**Activities**
• 1. In the passage on the Burks lawsuit, what was the annual pay of Burks' position when it was eliminated?
• 2. Translate this sentence from the passage on the Burks lawsuit into Spanish: "Winfield has denied the claims of sexual relations."
• 3. Reproduce the passage on the Burks lawsuit from "Claims dockets for" up to and including "of sexual relations.".

**Text segment**
########################################

Burks has claimed the records could show Winfield had at least two extramarital affairs and show a pattern of adulterous behavior.

A case management conference by phone is set for Aug. 1 between both parties and U.S. Magistrate Judge John M. Roper.

Claims dockets for February and March don’t show any entries for Gary Friedman, chosen to represent the city in the case by its insurance carrier, or for his employer, Jackson law firm Phelps Dunbar.

When reached Friday, Winfield said that cost is rolled into the city’s insurance costs and no city money will be used to pay Taylor.

“I can’t speak to insurance premiums, but we’ve already paid it,” he said.

Burks alleged in a suit filed in February against the city that she was subjected to a hostile work environment and retaliation because of a consensual sexual relationship with Winfield, 38. In April, Burks, 38, added Winfield individually as a defendant, and alleged job benefits were tied to giving in to unwelcome sexual advances. Winfield has denied the claims of sexual relations.

The city denied claims that Winfield became physically abusive after she tried to end the relationship and Burks’ claim that her position was eliminated because she did not initially accept $9,701.59 in back overtime pay. In a complaint to the Equal Employment Opportunity Commission four days after the board nixed her job, Burks said the back pay amounted to a bribe.

Amended defenses this week from the city and Winfield denied nearly all of the details of her job ending and the alleged relationship, in disagreement only on her current address. The city said it had insufficient information to admit Burks was an adult female citizen of Warren County who lives at 717 Clay St. Burks, a Lake Providence native, had rented a room at the address which also houses Adolph Rose Antiques, until about mid-2011. A Facebook page had listed Southlake, Texas, as her home at the time the suit was filed.

Subpoenas issued in February to AT&T and C Spire Wireless, formerly Cellular South, had compelled the two companies to turn over call and text data from 2009 to 2011, with no time frame specified. The court’s order put in the time element, which covers a period two days before Winfield was inaugurated publicly to the day Burks’ $72,000-a-year position was eliminated by the Board of Mayor and Aldermen.

Burks was hired as Winfield’s chief of staff on July 24, 2009, when she was hired on a 2-1 vote on the city board, with South Ward Alderman Sid Beauman dissenting. Beauman and North Ward Alderman Michael Mayfield formed a 2-0 majority that nixed the chief of staff position in 2011, with Winfield abstaining.

########################################

**Extracted entries**

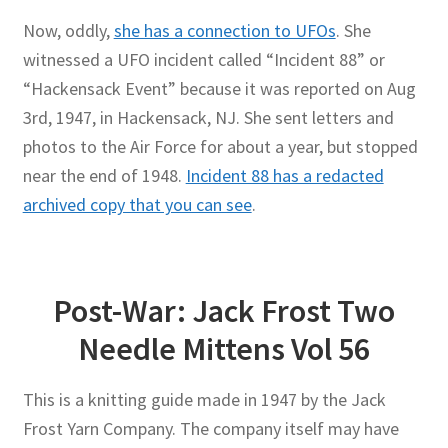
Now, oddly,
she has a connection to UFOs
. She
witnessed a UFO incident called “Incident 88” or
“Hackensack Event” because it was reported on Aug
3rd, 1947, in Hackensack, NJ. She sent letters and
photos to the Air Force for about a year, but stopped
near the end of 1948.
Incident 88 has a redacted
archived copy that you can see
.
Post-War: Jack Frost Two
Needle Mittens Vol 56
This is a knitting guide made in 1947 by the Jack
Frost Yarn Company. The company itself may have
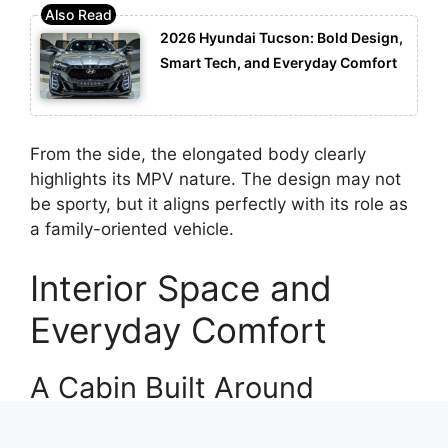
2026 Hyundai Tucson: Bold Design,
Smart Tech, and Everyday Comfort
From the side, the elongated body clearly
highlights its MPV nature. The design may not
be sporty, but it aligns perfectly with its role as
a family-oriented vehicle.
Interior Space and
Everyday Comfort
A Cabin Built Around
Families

########################################

**Response list**
• 1. $72,000 a year.

• 2. Winfield ha negado las acusaciones de relaciones sexuales.

• 3.
Claims dockets for February and March don’t show any entries for Gary Friedman, chosen to represent the city in the case by its insurance carrier, or for his employer, Jackson law firm Phelps Dunbar.

When reached Friday, Winfield said that cost is rolled into the city’s insurance costs and no city money will be used to pay Taylor.

“I can’t speak to insurance premiums, but we’ve already paid it,” he said.

Burks alleged in a suit filed in February against the city that she was subjected to a hostile work environment and retaliation because of a consensual sexual relationship with Winfield, 38. In April, Burks, 38, added Winfield individually as a defendant, and alleged job benefits were tied to giving in to unwelcome sexual advances. Winfield has denied the claims of sexual relations.